Indonesia pushes for geothermal renewal

By ROBIN MCDOWELL
ASSOCIATED PRESS WRITER

SALAK MOUNTAIN, Indonesia -- Indonesia, land of earthquakes and volcanos, is literally sitting on top of the solution for its energy needs: Vast reservoirs of hot water deep beneath the earth's crust can be harnessed to generate electricity.

What's more, it's a clean, renewable energy source.

Yet the country continues to import millions of barrels of oil and fuel annually. Legal uncertainties, financial risks and government bureaucracy have repelled international investors from developing its geothermal resources.

Indonesia vows to pass within weeks regulations it hopes investors will find attractive, but after years of foot-dragging, not everyone is convinced.

Tapping geothermal energy makes sense for a cash-strapped government that still subsidizes fuel for its citizens, who are steadily demanding more power in the face of routine blackouts and brownouts.

The sprawling archipelago sits on what is believed to be the world's largest geothermal resource base, with the potential to provide 21,000 megawatts - enough to supply all the energy needs for its 220 million people.

But so far existing plants have a combined capacity of just over 800 megawatts, or 4 percent of Indonesia's potential, putting it behind the United States (2,100 MW), the Philippines (1,775 MW) and Mexico (975 MW).

About three-fifths comes from Chevron Corp., the only foreign business currently developing geothermal energy in Indonesia. The U.S. energy company says it's able to do so largely because it operates on contracts signed decades ago under then-dictator Suharto.

"At that point the government had in place regulations that were very conducive to investment," said Barry Andrews, president of Chevron's Geothermal and Power, pointing to a strong central government and dependable tax regime. "We had certainty as to what to expect."

Since the mid-1980s, Chevron has operated two fields, Salak and Darajat, on the main island of Java.

Its largest plant in Salak towers over the lush rainforest - home to gibbons, ant eaters and eagles - where massive pipes wind through some 25,000 acres of jungle, transporting steam that turns giant turbines to produce electricity.
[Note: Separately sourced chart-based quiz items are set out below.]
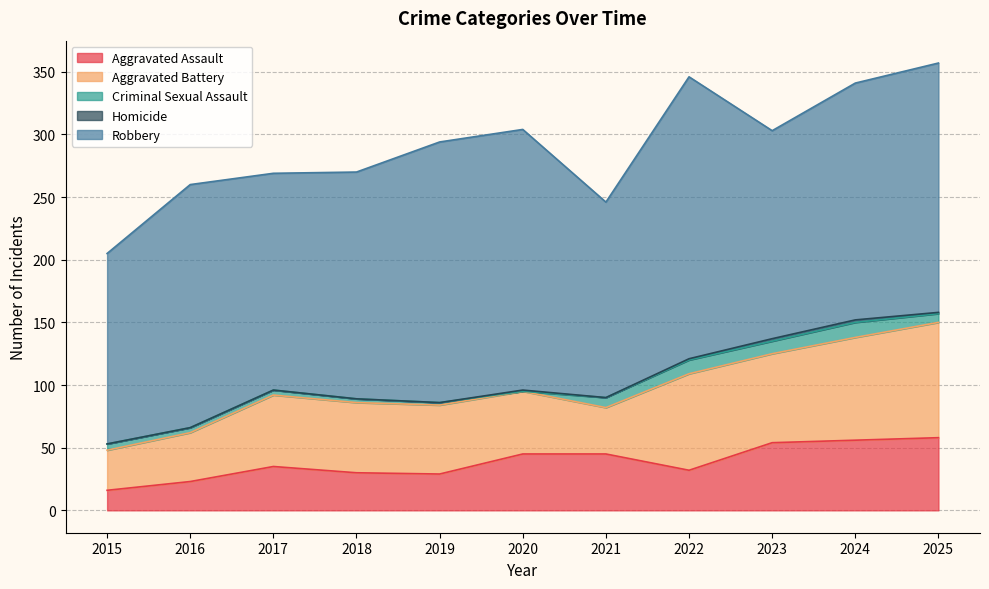

What is the value of the Aggravated Battery point at the 11th from the left?

92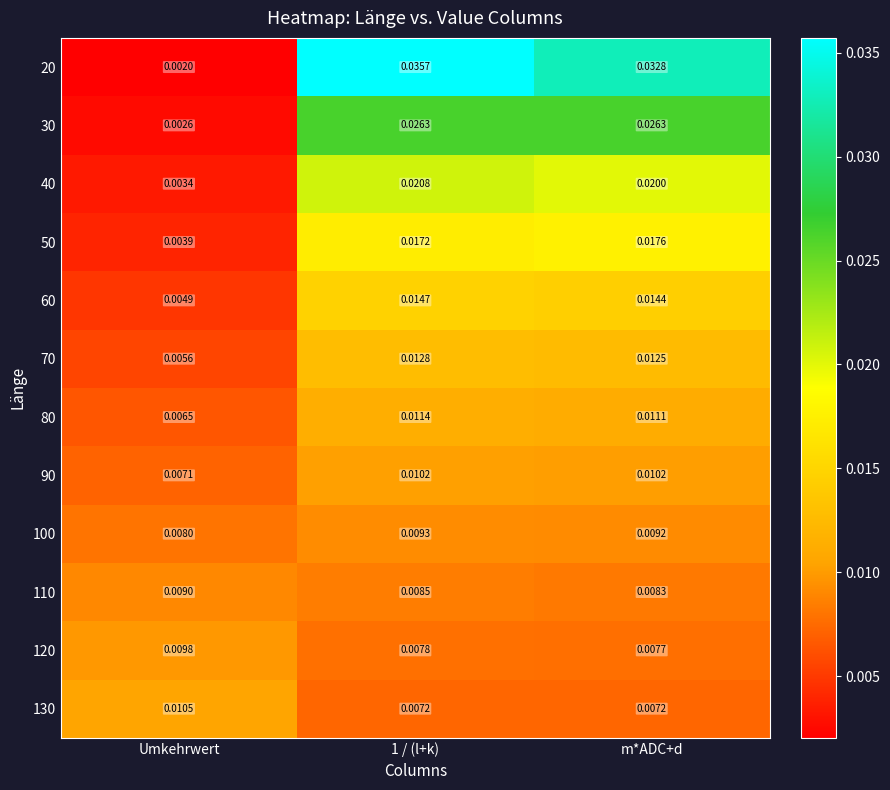

Is the value of 80 at 1 / (l+k) greater than the value of 100 at 1 / (l+k)?

Yes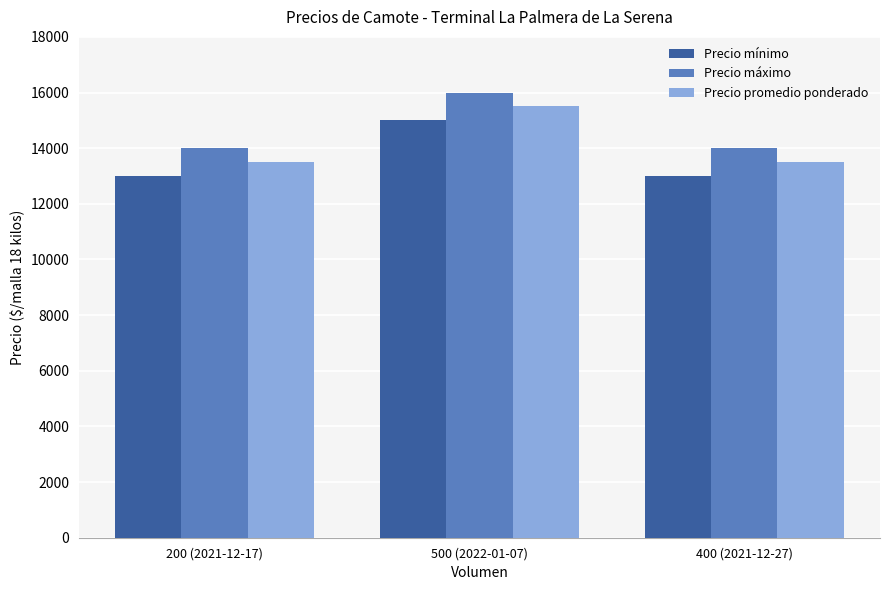

How many bars are there in each group?

3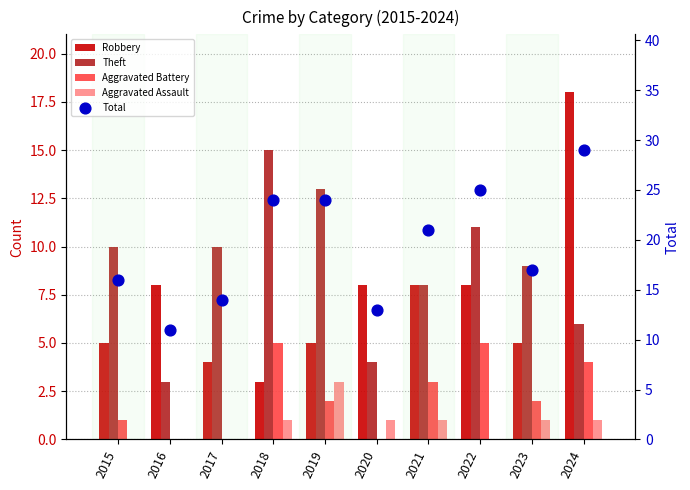

At how many categories does at least one series exceed 9?

10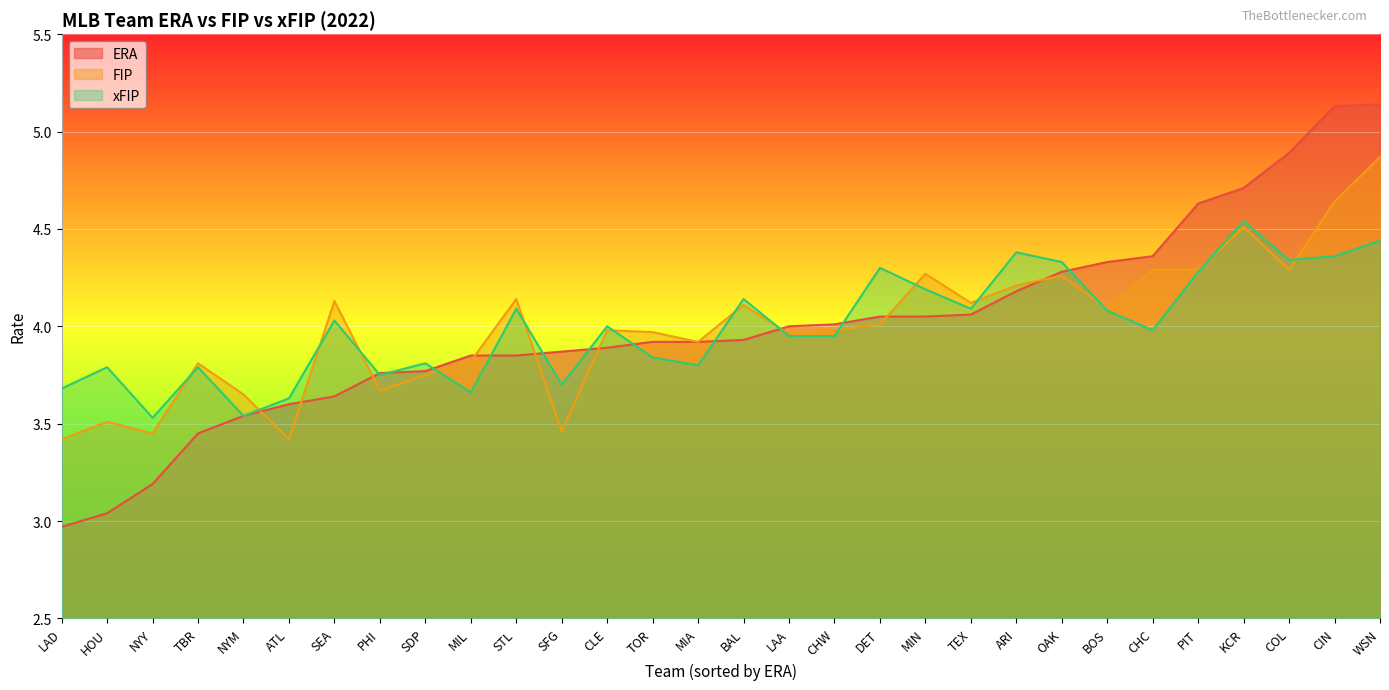

The value of FIP at TBR is 3.8. True or false?

True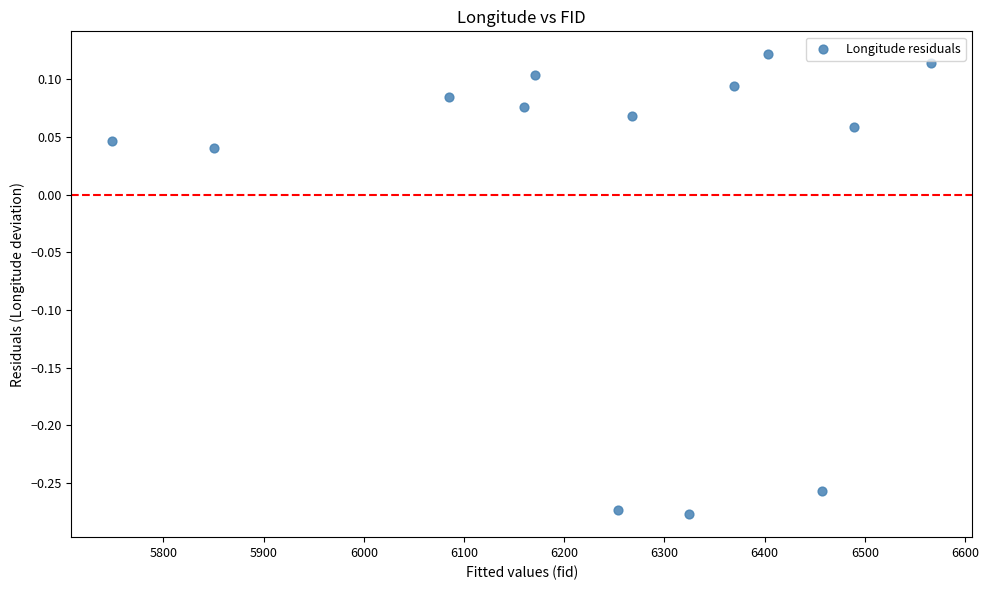

What is the range of X values (max minus min)?

817.0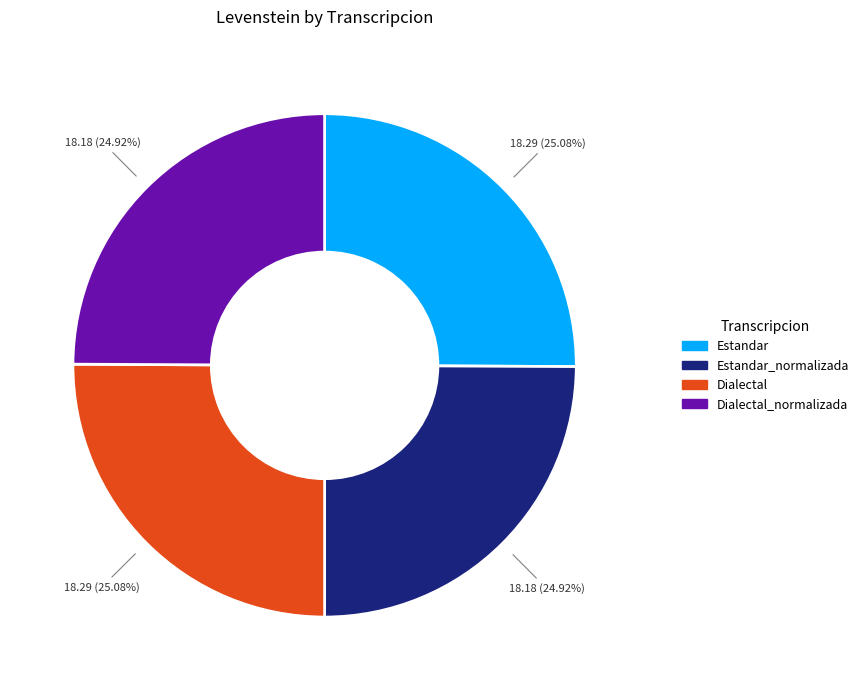

Does any single category account for the majority?

No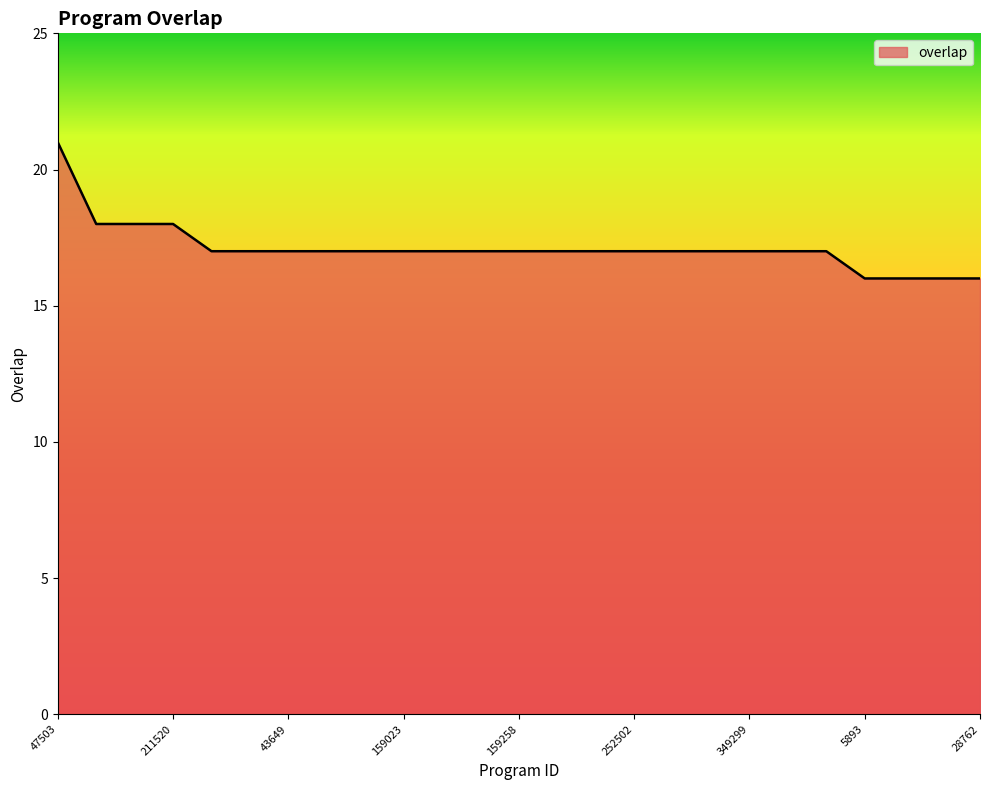

What is the minimum value shown in the chart?

16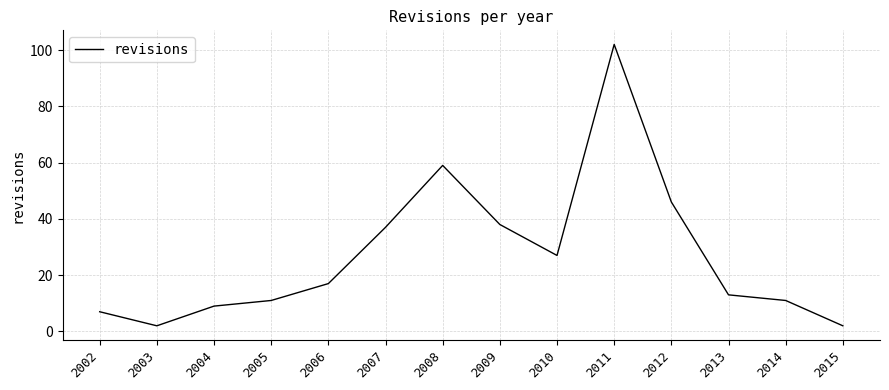

At which category does the chart reach its peak across all series?

2011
The water is then returned to the underground reservoir and reheated by magma to temperatures as high as 570 degrees Fahrenheit, completing the renewable energy cycle.

Twenty years ago, nearly a dozen local and foreign companies - among them, Chevron and a company it bought last year, Unocal Corp. - were developing geothermal in partnership with the state-run electricity company PLN and a local private firm. Investors got a great deal because PLN agreed to annual minimum purchases at prices determined in dollars instead of the local currency, the rupiah.

But the 1997-98 Asian financial crash abruptly changed all that. International investors, who pumped billions of dollars into Indonesia before Suharto's 1998 ouster, have been slow to return or simply refused.

Almost all geothermal projects were stopped or canceled when it became clear that PLN was not going to be able buy the electricity as promised, said Erik Layman of the California-based Layman consultancy Energy Associates Inc.

Some contracts were taken over by the government, which has done little since then to develop them, and the terms of other stalled projects, Salak and Darajat included, were re-negotiated at lower prices, he said.

"Many of these investors had expended hundreds of millions of dollars to bring projects on line before they were canceled," said Layman, who was involved in Chevron's Darajat project from 1985 to 1988 and CalEnergy's Dieng, Patuha and Bali projects from 1994 to 1998.

MidAmerican Energy Holdings Co.'s CalEnergy took its case before international arbitrators and won - a move some analysts say is partly responsible for the government's reluctance today to reopen the door too quickly.

President Susilo Bambang Yudhoyono renewed pledges this year to promote alternative energy sources, but industry experts say price remains a huge obstacle.

Though long-term costs are low, the technology requires an upfront investment of more than $100 million. And because the energy must be used close to its source - unlike coal or oil, which can be exported - what a company gets for its electricity is key.

At present the cash-strapped government is offering just 4.5 cents kilowatt hours - around 30 percent less than the going rate in the United States, and as much as 2 cents lower than what the Suharto government had offered.

"At that price, we're just not going to get new investment into the country," Andrews said.

He said companies like his need help - either in higher prices or in major breaks in taxes or royalties - before committing to more projects.

While Indonesia passed a geothermal law in 2003, it has yet to approve regulations that will determine how much tax or royalties companies will have to pay, nor has it spelled out the role regional authorities will play following a post-Suharto power shift away from central government.

Sugiharto Harsoprayitno, director of the Ministry of Energy and Natural Resources' geothermal department, acknowledges that it could take years for foreign investors to return and that prices couldn't go much higher, because they are already in line with prices of electricity generated through other means.

"Instead of raising prices, we're trying to find ways to reduce the cost of development," he said.

Harsoprayitno said new regulations should be finalized within weeks and, while removing companies' rights to take disputes before international arbitrators, should limit the "mess regional governments could make of things."

He said taxes will likely also be reduced.

"Sooner or later we have to develop geothermal," Harsoprayitno said. "It's not the sole solution to our energy problems, but it would certainly help."